Ex-Hypo bosses handed jail sentences in Austrian put option case

The logo of nationalised Hypo Alpe Adria is pictured at the bank's headquarters in Klagenfurt February 12, 2014. REUTERS/Heinz-Peter Bader

VIENNA (Reuters) - Three former managers of troubled Austrian lender Hypo Alpe Adria were sentenced to jail on Thursday for hiding facts about the bank's capital position.

A judge in the Carinthian provincial capital Klagenfurt found the three guilty of breach of trust for concealing the existence of put options on preference shares the bank sold to boost its capital in 2006, a court spokeswoman said.

The ruling could help Germany's BayernLB , which claims it was duped into buying the now-nationalised Hypo for 1.7 billion euros (1.3 billion pounds) from Carinthia and private investors in 2007.

Put options are contracts that give the right to sell securities at a specific price in the future, and had the bank's buyers known that the holders of the preference shares could get back their money on demand, they would have realised that Hypo's capital position was weaker than it looked.

Former Chief Executive Wolfgang Kulterer, who had confessed to abusing his authority by concealing the existence of the options, was sentenced to an extra year in jail on top of five-and-a-half years he has received for other crimes.

Two other former managers, Josef Kircher and Siegfried Grigg, were sentenced to three years and three-and-a-half years respectively.

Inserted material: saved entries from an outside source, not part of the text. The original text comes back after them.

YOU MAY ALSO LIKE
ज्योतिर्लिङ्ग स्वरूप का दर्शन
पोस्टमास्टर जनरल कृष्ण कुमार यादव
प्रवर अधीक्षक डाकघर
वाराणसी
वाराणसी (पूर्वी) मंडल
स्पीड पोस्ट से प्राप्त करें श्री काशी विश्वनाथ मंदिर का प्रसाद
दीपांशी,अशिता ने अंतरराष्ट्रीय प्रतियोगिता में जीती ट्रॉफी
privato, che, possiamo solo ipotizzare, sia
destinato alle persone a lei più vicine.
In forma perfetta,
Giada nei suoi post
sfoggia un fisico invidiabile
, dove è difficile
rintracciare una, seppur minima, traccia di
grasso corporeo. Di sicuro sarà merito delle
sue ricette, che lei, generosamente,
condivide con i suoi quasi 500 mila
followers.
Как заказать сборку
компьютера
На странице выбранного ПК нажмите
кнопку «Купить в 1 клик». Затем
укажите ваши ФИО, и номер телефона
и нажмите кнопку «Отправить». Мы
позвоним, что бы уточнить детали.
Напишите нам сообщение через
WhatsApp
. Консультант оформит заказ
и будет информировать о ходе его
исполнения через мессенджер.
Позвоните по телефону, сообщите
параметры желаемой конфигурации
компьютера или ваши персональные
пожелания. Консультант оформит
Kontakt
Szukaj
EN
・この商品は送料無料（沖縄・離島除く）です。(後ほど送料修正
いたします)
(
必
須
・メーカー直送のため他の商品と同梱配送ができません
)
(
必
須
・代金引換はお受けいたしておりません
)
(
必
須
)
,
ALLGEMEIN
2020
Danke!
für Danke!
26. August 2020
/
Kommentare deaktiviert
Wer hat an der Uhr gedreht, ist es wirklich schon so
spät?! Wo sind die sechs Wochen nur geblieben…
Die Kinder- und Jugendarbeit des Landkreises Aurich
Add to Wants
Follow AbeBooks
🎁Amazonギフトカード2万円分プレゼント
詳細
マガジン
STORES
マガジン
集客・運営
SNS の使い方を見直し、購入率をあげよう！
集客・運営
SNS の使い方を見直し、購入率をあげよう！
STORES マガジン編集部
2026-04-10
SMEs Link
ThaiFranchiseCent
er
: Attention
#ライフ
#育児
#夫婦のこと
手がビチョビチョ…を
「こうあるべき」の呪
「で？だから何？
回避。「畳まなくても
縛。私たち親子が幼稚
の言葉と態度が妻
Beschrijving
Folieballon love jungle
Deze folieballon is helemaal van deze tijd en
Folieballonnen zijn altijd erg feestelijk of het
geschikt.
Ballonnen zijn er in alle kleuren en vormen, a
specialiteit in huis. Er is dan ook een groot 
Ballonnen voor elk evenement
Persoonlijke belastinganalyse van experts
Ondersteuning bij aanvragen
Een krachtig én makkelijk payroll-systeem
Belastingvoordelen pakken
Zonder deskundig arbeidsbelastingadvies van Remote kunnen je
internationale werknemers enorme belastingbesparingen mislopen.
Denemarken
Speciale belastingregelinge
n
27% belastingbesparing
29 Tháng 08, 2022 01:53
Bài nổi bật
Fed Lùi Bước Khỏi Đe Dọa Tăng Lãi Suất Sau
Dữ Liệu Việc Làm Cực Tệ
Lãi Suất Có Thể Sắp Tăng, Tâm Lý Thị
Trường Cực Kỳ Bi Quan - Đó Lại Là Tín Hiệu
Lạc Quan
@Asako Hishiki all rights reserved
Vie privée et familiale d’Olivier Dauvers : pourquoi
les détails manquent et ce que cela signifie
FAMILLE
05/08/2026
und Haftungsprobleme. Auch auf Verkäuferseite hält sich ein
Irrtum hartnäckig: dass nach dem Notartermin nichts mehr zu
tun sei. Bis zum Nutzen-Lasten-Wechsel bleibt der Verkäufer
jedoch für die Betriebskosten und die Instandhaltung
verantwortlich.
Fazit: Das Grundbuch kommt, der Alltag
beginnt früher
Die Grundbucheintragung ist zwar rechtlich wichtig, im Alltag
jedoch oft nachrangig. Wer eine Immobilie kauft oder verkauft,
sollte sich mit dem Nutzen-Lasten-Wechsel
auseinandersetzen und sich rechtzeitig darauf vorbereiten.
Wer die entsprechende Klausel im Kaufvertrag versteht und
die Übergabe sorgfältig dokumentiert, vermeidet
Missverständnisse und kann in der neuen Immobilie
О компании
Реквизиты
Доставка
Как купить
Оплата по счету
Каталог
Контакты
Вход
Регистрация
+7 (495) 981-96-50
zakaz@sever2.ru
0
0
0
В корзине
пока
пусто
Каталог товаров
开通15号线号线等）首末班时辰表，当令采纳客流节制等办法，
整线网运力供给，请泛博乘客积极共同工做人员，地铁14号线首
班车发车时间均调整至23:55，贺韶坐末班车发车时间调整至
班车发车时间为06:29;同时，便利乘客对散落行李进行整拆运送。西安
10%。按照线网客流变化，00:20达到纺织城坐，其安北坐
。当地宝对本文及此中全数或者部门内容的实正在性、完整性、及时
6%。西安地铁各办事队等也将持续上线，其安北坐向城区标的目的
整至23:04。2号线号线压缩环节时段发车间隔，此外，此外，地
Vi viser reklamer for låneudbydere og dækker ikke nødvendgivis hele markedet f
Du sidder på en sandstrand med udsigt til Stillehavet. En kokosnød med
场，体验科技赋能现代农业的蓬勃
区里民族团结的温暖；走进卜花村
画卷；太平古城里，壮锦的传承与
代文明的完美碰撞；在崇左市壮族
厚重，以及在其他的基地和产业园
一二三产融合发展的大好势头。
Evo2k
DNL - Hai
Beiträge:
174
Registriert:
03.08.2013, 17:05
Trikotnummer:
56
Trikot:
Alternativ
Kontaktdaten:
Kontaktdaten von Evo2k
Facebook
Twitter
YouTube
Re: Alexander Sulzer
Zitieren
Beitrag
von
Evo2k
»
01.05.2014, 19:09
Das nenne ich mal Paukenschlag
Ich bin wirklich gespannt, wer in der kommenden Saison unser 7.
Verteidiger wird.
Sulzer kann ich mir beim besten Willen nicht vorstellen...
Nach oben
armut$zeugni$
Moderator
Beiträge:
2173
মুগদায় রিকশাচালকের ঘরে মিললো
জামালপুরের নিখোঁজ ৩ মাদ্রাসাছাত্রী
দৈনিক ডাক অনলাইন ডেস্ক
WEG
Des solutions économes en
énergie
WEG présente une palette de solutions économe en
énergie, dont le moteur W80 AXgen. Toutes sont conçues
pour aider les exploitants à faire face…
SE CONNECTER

More than four years after the nationalisation of loss-making Hypo, Austria is still trying to decide whether to create a "bad bank" for the lender's toxic assets, bail in creditors or allow it to go bankrupt.

Hypo has received 4.8 billion euros in state aid since 2008 and it is estimated that the winding-down of the bank will cost taxpayers almost as much again in the best-case scenario.

Judge Christian Liebhauser-Karl praised Kulterer and Kircher for having confessed. He made two years of Kircher's sentence conditional and said he had not given Kulterer the maximum term.

To Kircher, who confessed early in the process, the Austria Press Agency quoted the judge as saying: "We would like to send a signal, despite the enormous damage that cannot be reduced."

"It is an extremely substantial ground for mitigation that a hole has broken out in the wall of silence and a light has been shone through."

Grigg's lawyer said his client would appeal against the verdict. Kircher and Kulterer reserved the right to appeal.

A fourth former Hypo manager, Tilo Berlin, has had his case separated from the others because poor health meant he was unable to appear in court.